Stored data entries
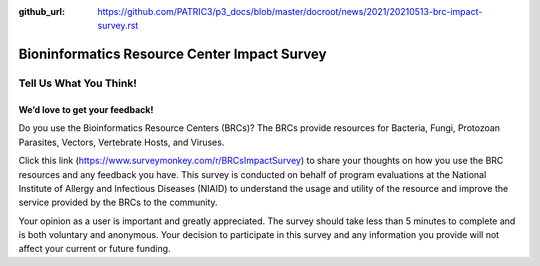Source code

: :github_url: https://github.com/PATRIC3/p3_docs/blob/master/docroot/news/2021/20210513-brc-impact-survey.rst

Bioninformatics Resource Center Impact Survey
==============================================

Tell Us What You Think!
#######################

We’d love to get your feedback!
*******************************

.. feed-entry::
   :date: 2021-05-03

Do you use the Bioinformatics Resource Centers (BRCs)?  The BRCs provide resources for Bacteria, Fungi, Protozoan Parasites, Vectors, Vertebrate Hosts, and Viruses. 

.. cut::

Click this link (https://www.surveymonkey.com/r/BRCsImpactSurvey) to share your thoughts on how you use the BRC resources and any feedback you have. This survey is conducted on behalf of program evaluations at the National Institute of Allergy and Infectious Diseases (NIAID) to understand the usage and utility of the resource and improve the service provided by the BRCs to the community.

Your opinion as a user is important and greatly appreciated. The survey should take less than 5 minutes to complete and is both voluntary and anonymous. Your decision to participate in this survey and any information you provide will not affect your current or future funding.

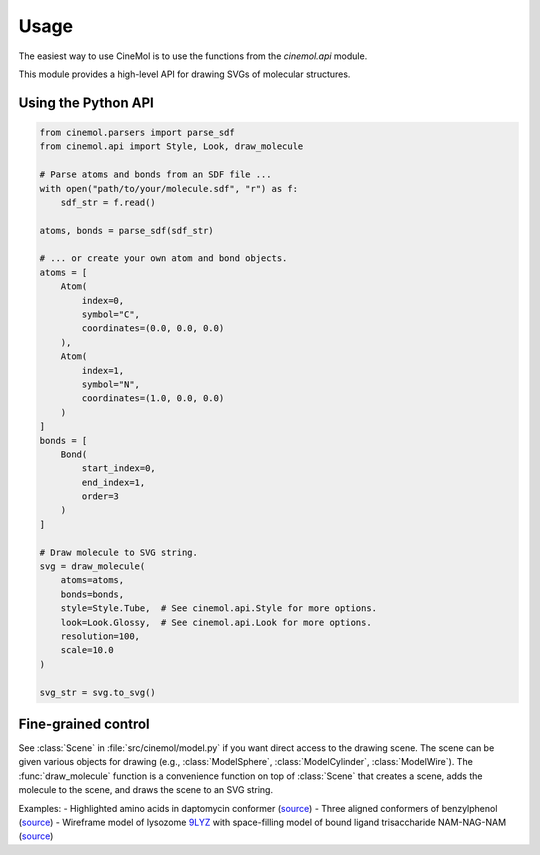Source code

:Usage
=====
The easiest way to use CineMol is to use the functions from the `cinemol.api` module.

This module provides a high-level API for drawing SVGs of molecular structures.

Using the Python API
---------------------

.. code-block:: python

    from cinemol.parsers import parse_sdf 
    from cinemol.api import Style, Look, draw_molecule

    # Parse atoms and bonds from an SDF file ...
    with open("path/to/your/molecule.sdf", "r") as f:
        sdf_str = f.read()

    atoms, bonds = parse_sdf(sdf_str)

    # ... or create your own atom and bond objects.
    atoms = [
        Atom(
            index=0, 
            symbol="C", 
            coordinates=(0.0, 0.0, 0.0)
        ), 
        Atom(
            index=1, 
            symbol="N", 
            coordinates=(1.0, 0.0, 0.0)
        )
    ]
    bonds = [
        Bond(
            start_index=0, 
            end_index=1, 
            order=3
        )
    ]

    # Draw molecule to SVG string.
    svg = draw_molecule(
        atoms=atoms, 
        bonds=bonds, 
        style=Style.Tube,  # See cinemol.api.Style for more options.
        look=Look.Glossy,  # See cinemol.api.Look for more options.
        resolution=100, 
        scale=10.0
    )

    svg_str = svg.to_svg()

Fine-grained control
---------------------
See :class:`Scene` in :file:`src/cinemol/model.py` if you want direct access to 
the drawing scene. The scene can be given various objects for drawing (e.g., 
:class:`ModelSphere`, :class:`ModelCylinder`, :class:`ModelWire`). The :func:`draw_molecule` 
function is a convenience function on top of :class:`Scene` that creates a scene, 
adds the molecule to the scene, and draws the scene to an SVG string.

Examples:
- Highlighted amino acids in daptomycin conformer (`source <https://github.com/moltools/CineMol/blob/main/examples/draw_substructure_highlights.py>`_)
- Three aligned conformers of benzylphenol (`source <https://github.com/moltools/CineMol/blob/main/examples/draw_superimposed_conformers.py>`_)
- Wireframe model of lysozome `9LYZ <https://www.rcsb.org/structure/9lyz>`_ with space-filling model of bound ligand trisaccharide NAM-NAG-NAM (`source <https://github.com/moltools/CineMol/blob/main/examples/draw_protein_with_ligands.py>`_)
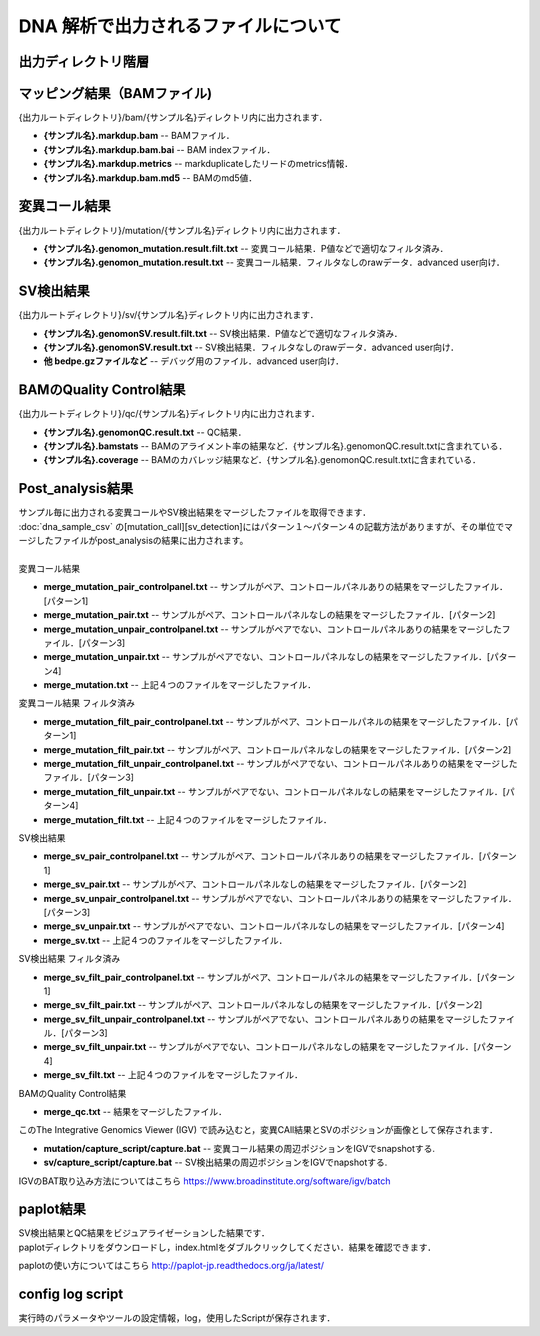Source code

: DNA 解析で出力されるファイルについて
====================================

出力ディレクトリ階層
---------------------

 .. image:: image/dna_tree.png
  :scale: 100%

マッピング結果（BAMファイル)
-----------------------
| {出力ルートディレクトリ}/bam/{サンプル名}ディレクトリ内に出力されます．

* **{サンプル名}.markdup.bam** -- BAMファイル．
* **{サンプル名}.markdup.bam.bai** -- BAM indexファイル．
* **{サンプル名}.markdup.metrics** -- markduplicateしたリードのmetrics情報．
* **{サンプル名}.markdup.bam.md5** -- BAMのmd5値．

変異コール結果
-----------------------
| {出力ルートディレクトリ}/mutation/{サンプル名}ディレクトリ内に出力されます．

* **{サンプル名}.genomon_mutation.result.filt.txt** -- 変異コール結果．P値などで適切なフィルタ済み．
* **{サンプル名}.genomon_mutation.result.txt** -- 変異コール結果．フィルタなしのrawデータ．advanced user向け．

SV検出結果
-----------------------
| {出力ルートディレクトリ}/sv/{サンプル名}ディレクトリ内に出力されます．

* **{サンプル名}.genomonSV.result.filt.txt** -- SV検出結果．P値などで適切なフィルタ済み．
* **{サンプル名}.genomonSV.result.txt** -- SV検出結果．フィルタなしのrawデータ．advanced user向け．
* **他 bedpe.gzファイルなど** -- デバッグ用のファイル．advanced user向け．

BAMのQuality Control結果
------------------------
| {出力ルートディレクトリ}/qc/{サンプル名}ディレクトリ内に出力されます．

* **{サンプル名}.genomonQC.result.txt** -- QC結果．
* **{サンプル名}.bamstats** -- BAMのアライメント率の結果など．{サンプル名}.genomonQC.result.txtに含まれている．
* **{サンプル名}.coverage** -- BAMのカバレッジ結果など．{サンプル名}.genomonQC.result.txtに含まれている．

Post_analysis結果
-----------------------
| サンプル毎に出力される変異コールやSV検出結果をマージしたファイルを取得できます．
| :doc:`dna_sample_csv` の[mutation_call][sv_detection]にはパターン１～パターン４の記載方法がありますが、その単位でマージしたファイルがpost_analysisの結果に出力されます。
|
| 変異コール結果
* **merge_mutation_pair_controlpanel.txt** -- サンプルがペア、コントロールパネルありの結果をマージしたファイル．[パターン1]
* **merge_mutation_pair.txt** -- サンプルがペア、コントロールパネルなしの結果をマージしたファイル．[パターン2]
* **merge_mutation_unpair_controlpanel.txt** -- サンプルがペアでない、コントロールパネルありの結果をマージしたファイル．[パターン3]
* **merge_mutation_unpair.txt** -- サンプルがペアでない、コントロールパネルなしの結果をマージしたファイル．[パターン4]
* **merge_mutation.txt** -- 上記４つのファイルをマージしたファイル．
| 変異コール結果 フィルタ済み
* **merge_mutation_filt_pair_controlpanel.txt** -- サンプルがペア、コントロールパネルの結果をマージしたファイル．[パターン1]
* **merge_mutation_filt_pair.txt** -- サンプルがペア、コントロールパネルなしの結果をマージしたファイル．[パターン2]
* **merge_mutation_filt_unpair_controlpanel.txt** -- サンプルがペアでない、コントロールパネルありの結果をマージしたファイル．[パターン3]
* **merge_mutation_filt_unpair.txt** -- サンプルがペアでない、コントロールパネルなしの結果をマージしたファイル．[パターン4]
* **merge_mutation_filt.txt** -- 上記４つのファイルをマージしたファイル．
| SV検出結果
* **merge_sv_pair_controlpanel.txt** -- サンプルがペア、コントロールパネルありの結果をマージしたファイル．[パターン1]
* **merge_sv_pair.txt** -- サンプルがペア、コントロールパネルなしの結果をマージしたファイル．[パターン2]
* **merge_sv_unpair_controlpanel.txt** -- サンプルがペアでない、コントロールパネルありの結果をマージしたファイル．[パターン3]
* **merge_sv_unpair.txt** -- サンプルがペアでない、コントロールパネルなしの結果をマージしたファイル．[パターン4]
* **merge_sv.txt** -- 上記４つのファイルをマージしたファイル．
| SV検出結果 フィルタ済み
* **merge_sv_filt_pair_controlpanel.txt** -- サンプルがペア、コントロールパネルの結果をマージしたファイル．[パターン1]
* **merge_sv_filt_pair.txt** -- サンプルがペア、コントロールパネルなしの結果をマージしたファイル．[パターン2]
* **merge_sv_filt_unpair_controlpanel.txt** -- サンプルがペアでない、コントロールパネルありの結果をマージしたファイル．[パターン3]
* **merge_sv_filt_unpair.txt** -- サンプルがペアでない、コントロールパネルなしの結果をマージしたファイル．[パターン4]
* **merge_sv_filt.txt** -- 上記４つのファイルをマージしたファイル．
| BAMのQuality Control結果
* **merge_qc.txt** -- 結果をマージしたファイル．

| このThe Integrative Genomics Viewer (IGV) で読み込むと，変異CAll結果とSVのポジションが画像として保存されます．

* **mutation/capture_script/capture.bat** -- 変異コール結果の周辺ポジションをIGVでsnapshotする.
* **sv/capture_script/capture.bat** -- SV検出結果の周辺ポジションをIGVでnapshotする.

IGVのBAT取り込み方法についてはこちら
https://www.broadinstitute.org/software/igv/batch

paplot結果
-----------------------

| SV検出結果とQC結果をビジュアライゼーションした結果です．
| paplotディレクトリをダウンロードし，index.htmlをダブルクリックしてください．結果を確認できます．

paplotの使い方についてはこちら
http://paplot-jp.readthedocs.org/ja/latest/

config log script
-----------------------

| 実行時のパラメータやツールの設定情報，log，使用したScriptが保存されます．


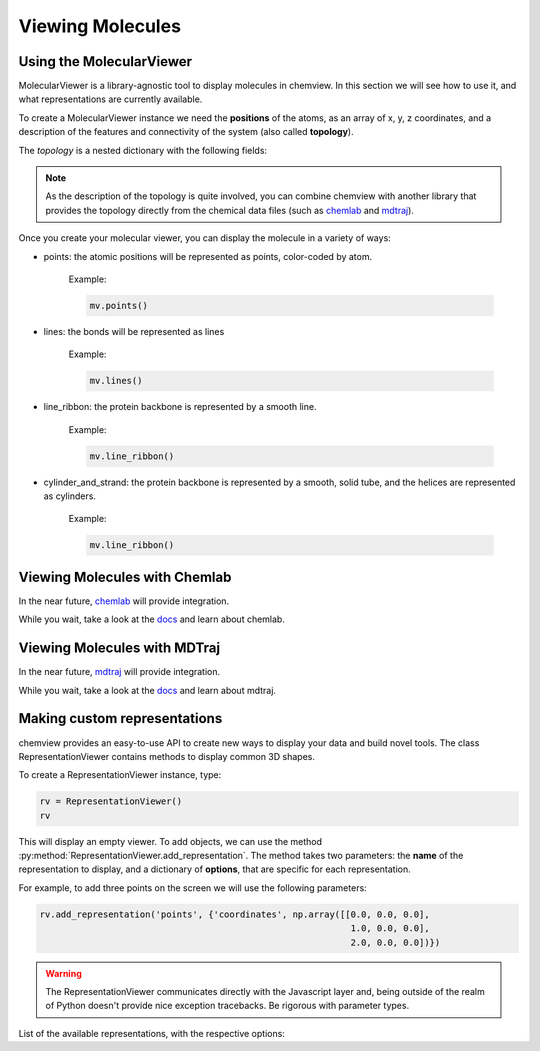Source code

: =================
Viewing Molecules
=================

Using the MolecularViewer
-------------------------

MolecularViewer is a library-agnostic tool to display molecules in chemview.
In this section we will see how to use it, and what representations are
currently available.

To create a MolecularViewer instance we need the **positions** of the atoms,
as an array of x, y, z coordinates, and a description of
the features and connectivity of the system (also called **topology**).

The *topology* is a nested dictionary with the following fields:


.. glossary::

    atom_types 
        (required field) A list of strings, each representing an atom symbol. 
        
        Example: ``["H", "C", "N", "O", ..]``

    bonds
        A list of tuples indicating the index of the bond extrema. 

        Example: ``[(0, 1), (1, 2), ...]``

    atom_names
        A list of atom names, like the ones used in pdb files 

        Example: ``["HA", "CA", "N", ...]``

    residue_indices
        A nested list of indices (as tuples) for each residue present in the molecule.

        Example: ``[(0, 1, 2, 3, 4, 5), (6, 7, 8, 9, 10), ... ]``

    residue_types
        A list of strings corresponding to residue types.

        Example: ``["ALA", "GLY", ...]``

    secondary_structure
        A list of strings representing the secondary structure of each residue, 
        ``H`` for helix, ``E`` for sheet, ``C`` for coil.

        Example: ``["H", "H", "H", "C", "C", "E", "E" ...]``


.. note:: As the description of the topology is quite involved, you
          can combine chemview with another library that provides the topology directly from
          the chemical data files (such as chemlab_ and mdtraj_).

Once you create your molecular viewer, you can display the molecule in a variety of ways:

- points: the atomic positions will be represented as points, color-coded by atom.

          Example:

          .. code:: python

            mv.points()

          .. image:: _static/images/points.png

- lines: the bonds will be represented as lines

          Example:

          .. code:: python

            mv.lines()

          .. image:: _static/images/lines.png

- line_ribbon: the protein backbone is represented by a smooth line.

          Example:

          .. code:: python

            mv.line_ribbon()

          .. image:: _static/images/line_ribbon.png

- cylinder_and_strand: the protein backbone is represented by a smooth, solid tube, and the helices are represented as cylinders.

          Example:

          .. code:: python

            mv.line_ribbon()

          .. image:: _static/images/cylinder_and_strand.png


Viewing Molecules with Chemlab
-------------------------------

In the near future, chemlab_ will provide integration.

While you wait, take a look at the `docs <chemlab_>`_ and learn about chemlab.

..
    .. warning:: There is no implemnetation yet

    Chemlab uses chemview as a library and provides a way to directly display
    molecules in the IPython notebook.

    .. code:: python

        from chemlab.notebook import download_molecule, display_molecule

        mol = download_molecule('arginine')
        display_molecule(mol)

Viewing Molecules with MDTraj
-----------------------------

In the near future, mdtraj_ will provide integration.

While you wait, take a look at the `docs <mdtraj_>`_ and learn about mdtraj.


Making custom representations
-----------------------------

chemview provides an easy-to-use API to create new ways to display your data
and build novel tools. The class RepresentationViewer contains methods to 
display common 3D shapes.

To create a RepresentationViewer instance, type:

.. code:: python

    rv = RepresentationViewer()
    rv

This will display an empty viewer. To add objects, we can use the method
:py:method:`RepresentationViewer.add_representation`. The method takes two
parameters: the **name** of the representation to display, and a dictionary of
**options**, that are specific for each representation.

For example, to add three points on the screen we will use the following parameters:

.. code:: python

    rv.add_representation('points', {'coordinates', np.array([[0.0, 0.0, 0.0],
                                                               1.0, 0.0, 0.0],
                                                               2.0, 0.0, 0.0])})

.. warning:: The RepresentationViewer communicates directly with the Javascript layer and,
             being outside of the realm of Python doesn't provide nice exception tracebacks.
             Be rigorous with parameter types.

List of the available representations, with the respective options:

.. glossary::

    points
        display a set of coordinates as points with different colors and sizes.

        .. glossary::

            coordinates
                numpy array of 3D coordinates (float32)

            sizes
                python list of floats representing the size of each point

            colors
                python list of 32 bit integers representing the color of each point. 

                Example using HEX representation: ``[0xffffff, 0x00ffff, 0xff0000, ...]``

    lines
        display a set of lines with different colors.

        .. glossary::
        
            startCoords
                numpy array of 3D coordinates representing the starting point of each line

            endCoords
                numpy array of 3D coordinates representing the ending point of each line

            startColors
            endColors

    cylinders
        display a set of cylinders

        .. glossary::

            startCoords
                numpy array of 3D coordinates representing the starting point of each cylinder

            endCoords
                numpy array of 3D coordinates representing the ending point of each cylinder

            colors
            radii

    smoothline
        display a smooth line that passes through a set of points

        .. glossary::

            coordinates
            color

    smoothtube

        .. glossary::

            coordinates
            color
            radius

    spheres

        .. glossary::

            coordinates
            colors
            radii


.. _chemlab: https://chemlab.readthedocs.org

.. _mdtraj: http://mdtraj.org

*What you should do*
The expected answer is a copy of each line above containing "more".

*Completed task*
        style=Style.Tube,  # See cinemol.api.Style for more options.
        look=Look.Glossy,  # See cinemol.api.Look for more options.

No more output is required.